━━━ EXCERPTED TEXT ━━━
I enjoyed cleaning up Kate’s crazy full-of-junk room upstairs. It was two hours of my life that saved her multiple hours of worrying/thinking/stressing about not doing it. Time well spent. If I was considering a career change I’d dredge out people’s shamehole rooms for a living. You can wear whatever you want, listen to your favorite music and people are always incredibly grateful for something that doesn’t seem at all like work to me. Coming home to a place that doesn’t itself seem like a decluttering project in process (soon, soon) is my goal for the next three-ish weeks.
━━━ LISTED RECORDS ━━━
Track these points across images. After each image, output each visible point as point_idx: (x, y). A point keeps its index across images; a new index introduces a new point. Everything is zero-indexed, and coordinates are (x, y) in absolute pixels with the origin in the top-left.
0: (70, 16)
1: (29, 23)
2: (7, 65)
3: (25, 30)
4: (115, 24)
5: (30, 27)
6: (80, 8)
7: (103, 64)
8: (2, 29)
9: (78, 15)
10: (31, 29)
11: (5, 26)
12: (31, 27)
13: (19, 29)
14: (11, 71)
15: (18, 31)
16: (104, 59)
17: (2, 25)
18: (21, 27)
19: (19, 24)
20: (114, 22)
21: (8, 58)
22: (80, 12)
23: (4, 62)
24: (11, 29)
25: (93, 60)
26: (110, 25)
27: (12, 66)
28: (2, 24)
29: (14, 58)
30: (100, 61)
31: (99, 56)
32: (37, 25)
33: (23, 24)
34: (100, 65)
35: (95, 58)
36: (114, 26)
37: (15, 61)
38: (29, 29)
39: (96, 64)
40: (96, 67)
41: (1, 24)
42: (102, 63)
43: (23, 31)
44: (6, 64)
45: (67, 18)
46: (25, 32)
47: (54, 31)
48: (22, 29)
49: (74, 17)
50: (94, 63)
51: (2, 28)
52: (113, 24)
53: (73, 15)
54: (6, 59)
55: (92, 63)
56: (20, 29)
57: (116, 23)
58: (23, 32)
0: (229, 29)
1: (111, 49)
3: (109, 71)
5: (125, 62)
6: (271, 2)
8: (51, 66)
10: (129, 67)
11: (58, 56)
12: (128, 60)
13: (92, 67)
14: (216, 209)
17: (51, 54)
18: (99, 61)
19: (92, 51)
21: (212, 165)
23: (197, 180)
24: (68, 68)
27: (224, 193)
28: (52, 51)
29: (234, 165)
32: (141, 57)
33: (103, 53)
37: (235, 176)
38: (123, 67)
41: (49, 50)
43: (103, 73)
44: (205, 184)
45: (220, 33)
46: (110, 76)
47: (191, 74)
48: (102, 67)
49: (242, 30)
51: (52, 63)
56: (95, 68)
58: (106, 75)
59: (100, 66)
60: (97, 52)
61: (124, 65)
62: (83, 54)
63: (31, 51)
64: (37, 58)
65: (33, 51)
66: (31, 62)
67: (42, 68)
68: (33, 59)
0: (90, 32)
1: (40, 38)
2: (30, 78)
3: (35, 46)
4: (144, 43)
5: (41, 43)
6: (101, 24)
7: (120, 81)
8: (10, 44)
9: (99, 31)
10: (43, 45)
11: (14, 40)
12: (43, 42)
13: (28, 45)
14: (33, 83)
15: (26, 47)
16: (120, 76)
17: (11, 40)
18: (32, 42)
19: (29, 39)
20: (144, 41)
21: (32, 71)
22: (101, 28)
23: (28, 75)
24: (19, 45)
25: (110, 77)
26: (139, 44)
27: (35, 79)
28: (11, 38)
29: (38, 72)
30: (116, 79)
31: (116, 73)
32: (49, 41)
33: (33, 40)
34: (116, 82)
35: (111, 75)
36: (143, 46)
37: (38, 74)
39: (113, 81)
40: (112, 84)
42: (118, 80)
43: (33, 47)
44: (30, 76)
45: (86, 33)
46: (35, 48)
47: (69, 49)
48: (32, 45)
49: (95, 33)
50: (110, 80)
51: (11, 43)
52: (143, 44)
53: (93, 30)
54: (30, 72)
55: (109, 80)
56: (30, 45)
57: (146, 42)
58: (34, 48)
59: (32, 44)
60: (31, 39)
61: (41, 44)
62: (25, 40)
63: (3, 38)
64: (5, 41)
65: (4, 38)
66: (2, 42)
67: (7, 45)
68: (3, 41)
━━━
§ **COMPLETE THE FOLLOWING**:
**1.** Duplicate everything in the passage about cleaning Kate's room from "I enjoyed cleaning" down to "next three-ish weeks.".
**2.** Write the next part of the passage about cleaning Kate's room, picking up right after its final sentence.
The listing is separate material that has no connection to the passage about cleaning Kate's room.

§ **ANSWERS BELOW**:
**1.**
I enjoyed cleaning up Kate’s crazy full-of-junk room upstairs. It was two hours of my life that saved her multiple hours of worrying/thinking/stressing about not doing it. Time well spent. If I was considering a career change I’d dredge out people’s shamehole rooms for a living. You can wear whatever you want, listen to your favorite music and people are always incredibly grateful for something that doesn’t seem at all like work to me. Coming home to a place that doesn’t itself seem like a decluttering project in process (soon, soon) is my goal for the next three-ish weeks.

**2.**
three-week forecast

after the rainstorm

In between the last post and today’s post my soon-to-be new landlady let me know that the rent on the new place was going to go up because the high price of fuel (in a heat-included apartment) was skyrocketing. So I bit my nails for a few days until she gave me the new dollar amount which was still affordable. Also Ola came back and brought a new puppy with her — Shamus led a long happy life but had to be put down in May, I’m sorry if I didn’t get to tell you before this — so the house is even more chaotic than usual. Also I was in Los Angeles for a few days. Oh and there was a big terrible incident here that rocked the community and made everyone alternately trepidacious, outraged and very very sad. Plus there was a library angle and a social software angle which had me concerned professionally as well as personally.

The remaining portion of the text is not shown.